As Landau was leaving, Baba stopped him and dictated on the board, "I am going to help you in the future."
A few days later, Baba had one of the mandali write to Landau, as he dictated this message:
The spiritual revival that you ask about is not very far off and I am going to bring it about in the near future, utilizing the tremendous amount of misapplied energy possessed by America for this purpose. Such a spiritual outburst as I visualize usually takes place every seven or eight hundred years, at the end or beginning of a cycle, and it is only the Perfect One, who has reached the Christ state of consciousness, that can appeal and work so very universally. My work will embrace everything. It will affect and control every phase of life ... In the general spiritual push that I shall impart to the world, problems such as politics, economics and sex will all be solved automatically and adjusted.
All collective movements and religions hinge around one personality who supplies the motive force, and without this centrifugal force, all movements are bound to fail. Perfect Masters impart spirituality by personal contact and influence, and the benefit that will accrue to different nations, when I bring about the spiritual upheaval, will largely depend upon the amount of energy each one possesses.
I now take orders from no one; it is all my supreme will.

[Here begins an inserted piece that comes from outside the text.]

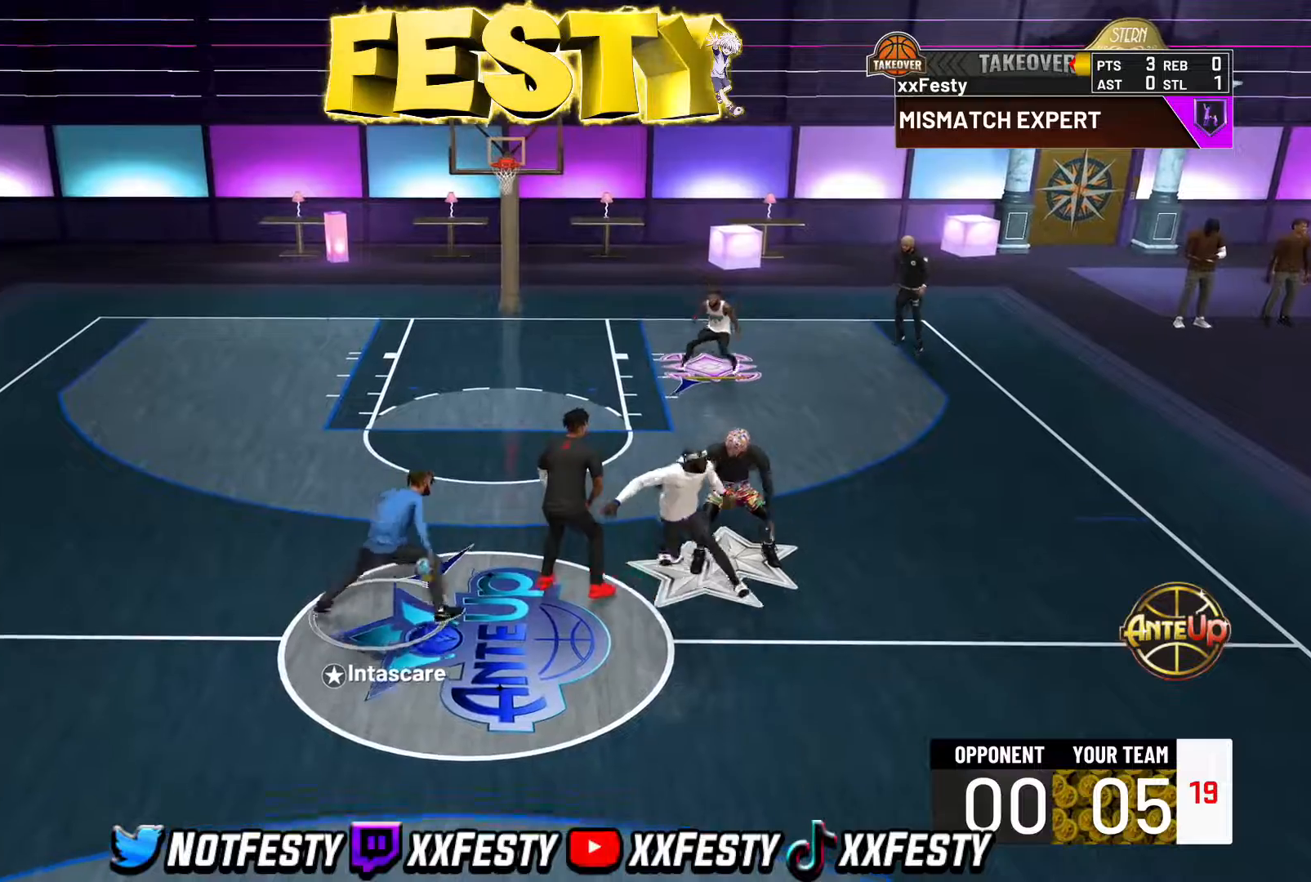
{"buttons": ["CROSS"], "left_stick": "center", "right_stick": "center", "events": [[17, "CROSS", "up"], [100, "CROSS", "down"], [167, "CROSS", "up"], [267, "CROSS", "down"], [333, "CROSS", "up"], [333, "left_stick", "center"], [367, "L2", "up"], [417, "CROSS", "down"]]}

Everything is because I will it to be. Nothing is beyond my knowledge; I am in everything. There is no time and space for me; it is I who give them their relative existence. I see the past and the future as clearly and vividly as you see the material things about you.
Landau published an account of this meeting three years later in his book God is My Adventure and called it: "Portrait of a Perfect Master: Shri Meher Baba." The book became an immediate bestseller.1 Landau included an account of a later visit in New York with Norina, to whom he had been introduced by Quentin. According to Norina, Landau seemed an intelligent fellow, and she presumed him to be a genuine seeker and was candid with him due to his personal friendship with Quentin, narrating some of the experiences of her life before and after meeting the Master. She later regretted doing so, as Landau proved to be skeptical of Meher Baba.
Footnotes
- 1.Rom Landau's book, God is My Adventure: A Book on Modern Mystics, Masters and Teachers, has gone into more than a dozen printings since its first publication. Romauld (Rom) Landau (1899–1974) later became a professor of Islamic Studies in California.